* _TÂCHES À RÉALISER_
1/ Dites si chacune des affirmations suivantes concorde avec l'homélie, en répondant par oui ou par non et en citant mot pour mot les mots décisifs. (a) Le prédicateur se rappelle le nom du sage qu'il cite. (b) Une obtention de 10 sur 10 en dictée valait au prédicateur un petit ange sur sa copie. (c) Gabriella Papadakis et Guillaume Cizeron se sont illustrés en plongeon.
2/ Recopiez, s'il vous plaît, le passage de l'homélie qui commence à « Oser l'idéal du » et se termine à « accomplissent en nous? ».

Homélie, 7ème dimanche du Temps Ordinaire

19 FÉVRIER 2023

Oser l'idéal du Christ : aimer comme le Père

Aujourd’hui, en cette Messe des nations où nous célébrons la diversité humaine, le frère André Descôteaux, O.P., se questionne sur cette perfection du Père que Jésus nous demande d’atteindre et de représenter en tant que disciple: est-ce un idéal irréalisable ou quelque-chose que l’amour du Père, Jésus lui-même et l’Esprit Saint accomplissent en nous?
homelie

Homélie

« Vous donc, vous serez parfaits comme votre Père céleste est parfait! » Tout un idéal! Je comprends très bien qu’il faut de l’idéal surtout quand on est jeune, comme vous. Selon un sage dont j’ai oublié le nom : « On ne devient pas vieux pour avoir vécu un certain nombre d’années, on devient vieux parce qu’on a déserté son idéal. Les années rident la peau; renoncer à son idéal ride l’âme ». Mais de là à être parfait comme Dieu, le Père céleste, il y a une marge. Il faut quand même que l’idéal soit réalisable! À quoi peut bien penser Jésus en fixant la barre si haute?

Que peut bien signifier être parfait? La première image qui m’est venue à l’esprit est celle de la dictée. Dieu sait qu’à l’école, j’en ai fait des dictées. Une dictée est parfaite quand elle est sans faute! Quand j’avais 10 sur 10, la maîtresse collait sur ma copie un petit ange! J’ai encore mon premier cahier avec des étoiles et des petits anges! Être parfait serait donc être sans faute. Pas trop encourageant quand on est lucide sur soi-même!

Allons plus loin, car la perfection, me semble-t-il, est quand même plus qu’être sans faute. Pensons par exemple à ces disciplines olympiques où la performance est jugée sur la qualité de l’exécution, comme le patinage artistique, le plongeon, le ski acrobatique ou la gymnastique. Certes, les participants sont pénalisés pour chaque faute commise, mais la note finale tient compte d’autres facteurs. Souvenez-vous l’an dernier de la performance du couple français en patinage artistique, aux Jeux olympiques d’hiver, Gabriella Papadakis et Guillaume Cizeron. Il y avait beaucoup plus que l’absence de fautes: une élégance, une harmonie, une esthétique, une simplicité, une grâce, un ravissement. Avec de tels athlètes, nous sommes transportés bien au-delà du sans faute.

N’est-ce pas à une telle perfection que le Seigneur nous invite? Il vient d’instruire ses disciples sur ce que devrait être la Loi nouvelle qu’il propose. « On vous a dit » « et bien moi, je vous dis ». Nous demande-t-il d’être des athlètes de la pratique de la Loi nouvelle? De fait, à regarder ce qu’il exige, en particulier au sujet de l’amour des ennemis, j’ai l’impression que c’est comme nous demander d’exécuter un plongeon de la tour de 20 mètres, triple saut périlleux arrière avec une vrille en position carpée, coefficient de difficulté infini. Je crains bien que, dans mon cas, le tout se terminerait par un immense splash dans la piscine.

* _EXTRAITS DE DONNÉES_
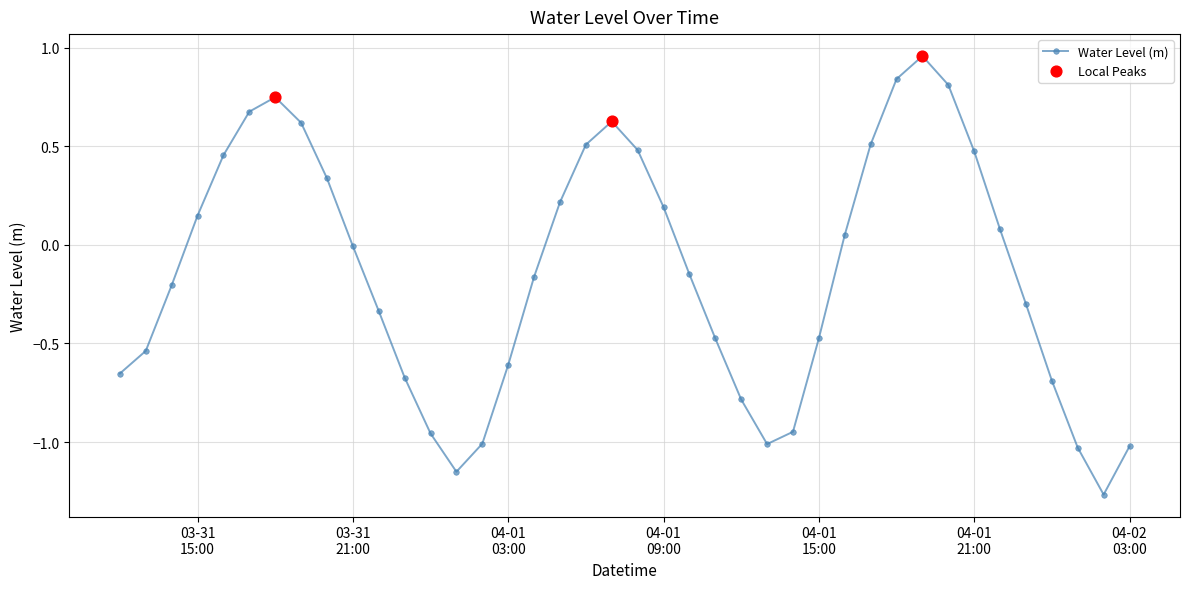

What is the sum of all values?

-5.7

* * *

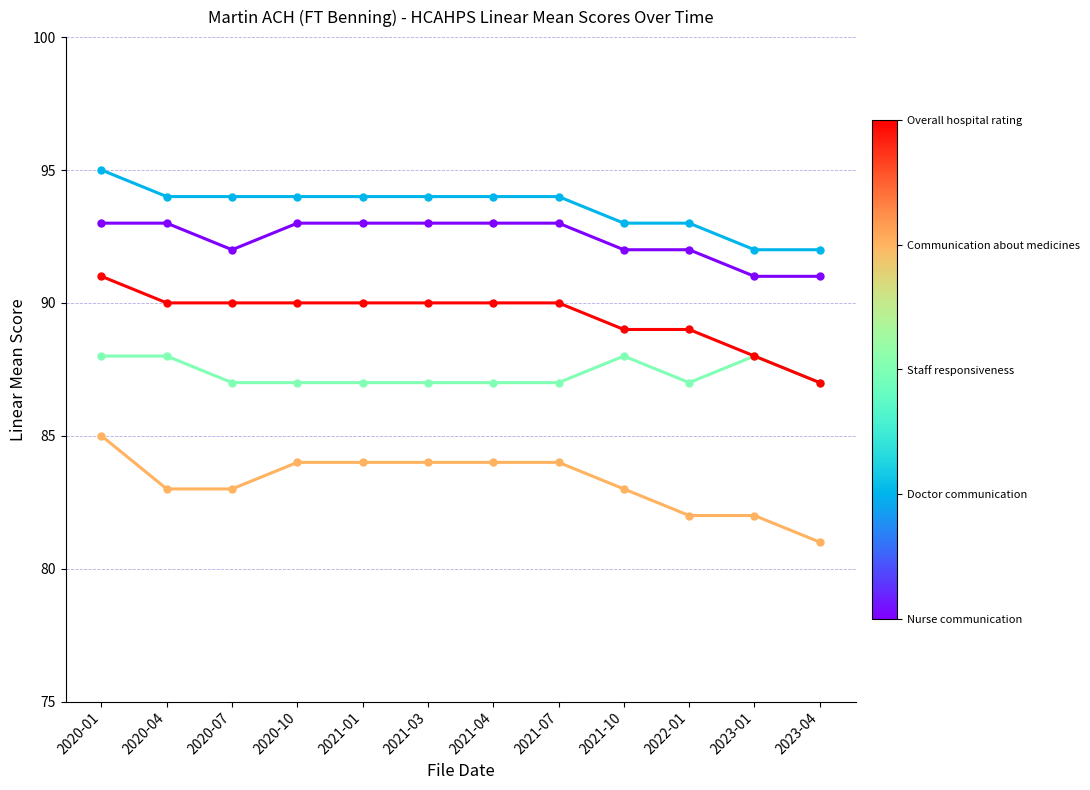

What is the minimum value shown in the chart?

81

* _RÉPONSES PAR ITEM_
1/
(a) Non : « un sage dont j’ai oublié le nom ».
(b) Oui : « Quand j’avais 10 sur 10, la maîtresse collait sur ma copie un petit ange! »
(c) Non : « la performance du couple français en patinage artistique ».

2/
Oser l'idéal du Christ : aimer comme le Père

Aujourd’hui, en cette Messe des nations où nous célébrons la diversité humaine, le frère André Descôteaux, O.P., se questionne sur cette perfection du Père que Jésus nous demande d’atteindre et de représenter en tant que disciple: est-ce un idéal irréalisable ou quelque-chose que l’amour du Père, Jésus lui-même et l’Esprit Saint accomplissent en nous?